Reply with only a number, the count of lines in the listing that include the word "pinky".

START Records for this task

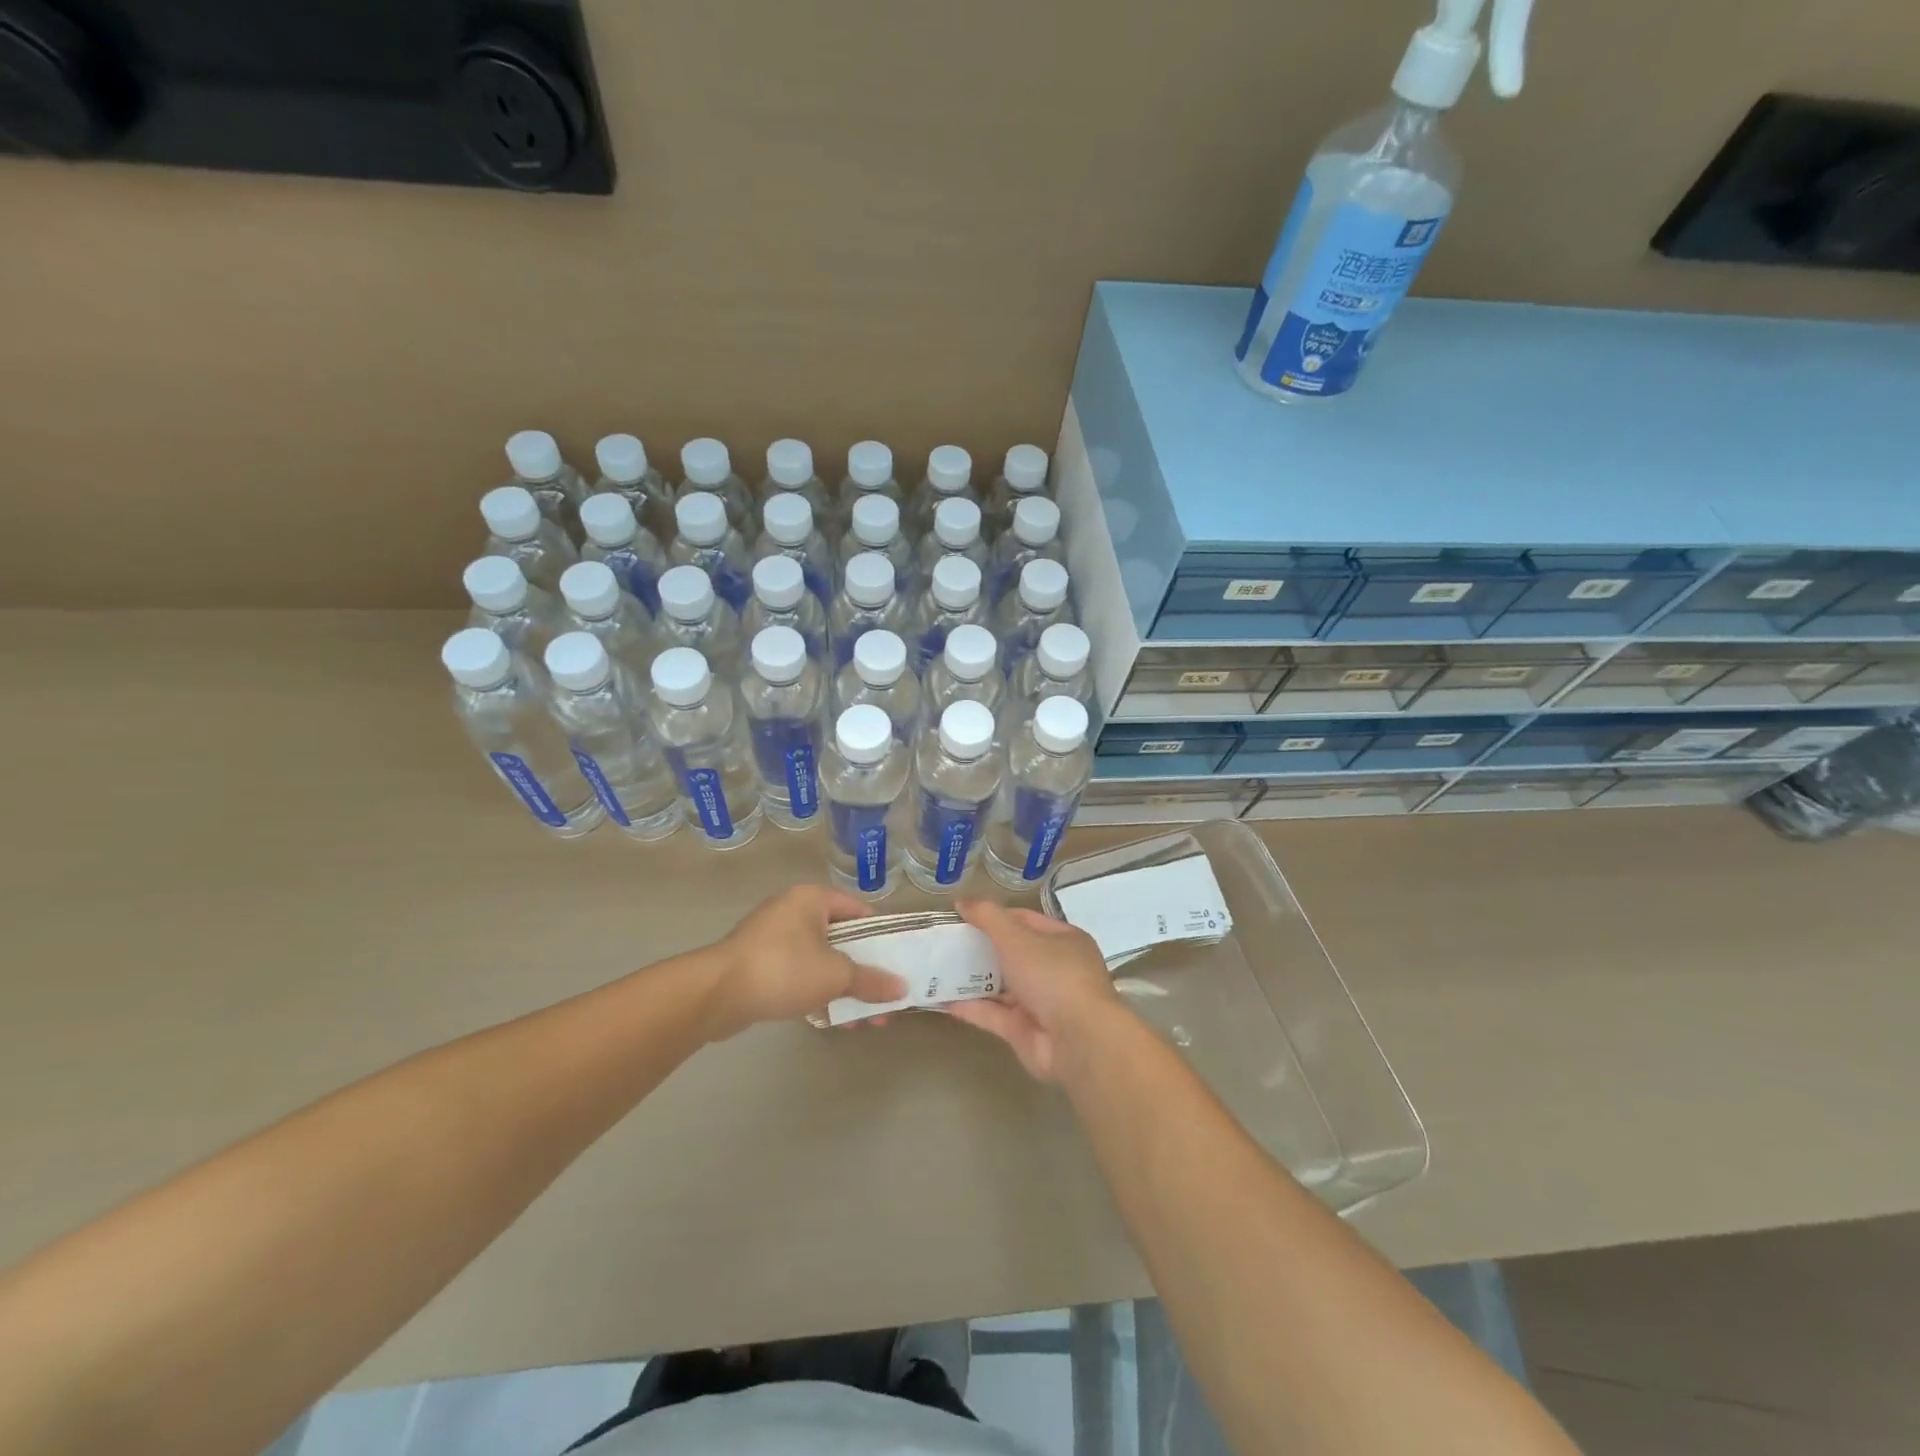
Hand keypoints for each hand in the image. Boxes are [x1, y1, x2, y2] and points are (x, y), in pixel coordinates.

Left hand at [703, 886, 905, 1040]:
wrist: (716, 994)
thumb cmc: (783, 969)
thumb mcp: (835, 975)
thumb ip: (871, 980)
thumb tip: (902, 989)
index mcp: (812, 899)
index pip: (858, 909)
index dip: (881, 933)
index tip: (898, 959)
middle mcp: (793, 910)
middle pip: (841, 937)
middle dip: (864, 969)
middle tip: (885, 994)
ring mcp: (773, 937)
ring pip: (820, 959)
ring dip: (843, 986)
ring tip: (864, 1017)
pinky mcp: (759, 964)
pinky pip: (799, 973)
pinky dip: (818, 991)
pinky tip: (834, 1018)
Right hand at [946, 900, 1121, 1081]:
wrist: (1076, 1040)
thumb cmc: (1051, 974)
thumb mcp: (1016, 937)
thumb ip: (988, 917)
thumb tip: (962, 901)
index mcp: (1063, 941)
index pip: (1026, 920)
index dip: (996, 916)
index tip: (963, 916)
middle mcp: (1054, 970)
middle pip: (1013, 953)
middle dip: (982, 948)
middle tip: (947, 942)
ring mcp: (1040, 1002)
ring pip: (1002, 986)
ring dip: (973, 979)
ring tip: (939, 968)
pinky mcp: (1024, 1031)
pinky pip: (993, 1015)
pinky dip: (970, 1007)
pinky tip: (942, 999)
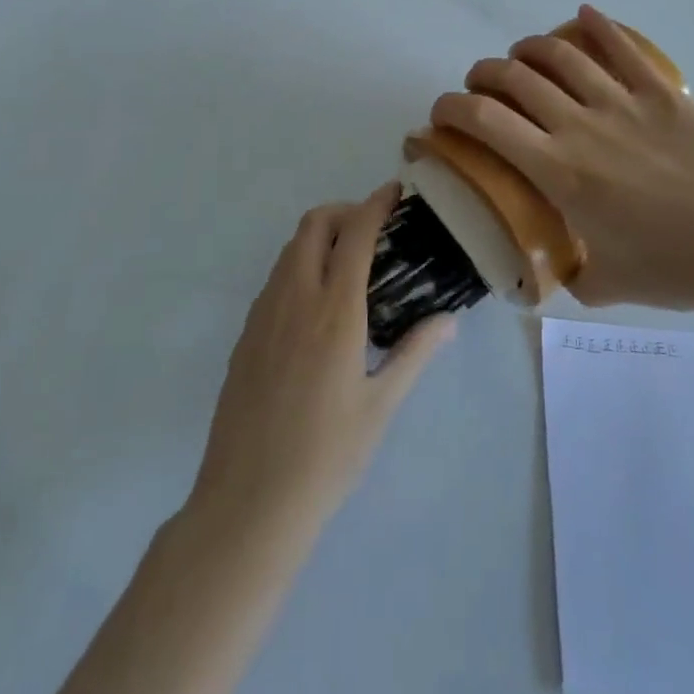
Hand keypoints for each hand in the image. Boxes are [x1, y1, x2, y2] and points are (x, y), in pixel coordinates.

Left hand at [191, 187, 454, 530]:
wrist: (248, 502)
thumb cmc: (326, 456)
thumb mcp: (380, 406)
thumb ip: (414, 353)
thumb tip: (447, 319)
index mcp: (334, 312)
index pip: (355, 234)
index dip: (375, 204)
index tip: (394, 191)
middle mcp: (294, 299)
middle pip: (313, 225)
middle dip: (344, 212)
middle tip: (372, 231)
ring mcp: (263, 315)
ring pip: (289, 250)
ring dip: (319, 238)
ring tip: (349, 265)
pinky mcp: (245, 336)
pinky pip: (275, 280)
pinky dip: (299, 268)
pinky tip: (317, 307)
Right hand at [429, 6, 693, 316]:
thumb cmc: (677, 268)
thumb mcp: (607, 286)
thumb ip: (571, 274)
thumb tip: (560, 268)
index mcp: (558, 171)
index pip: (485, 122)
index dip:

END Records for this task

## Output for this task
12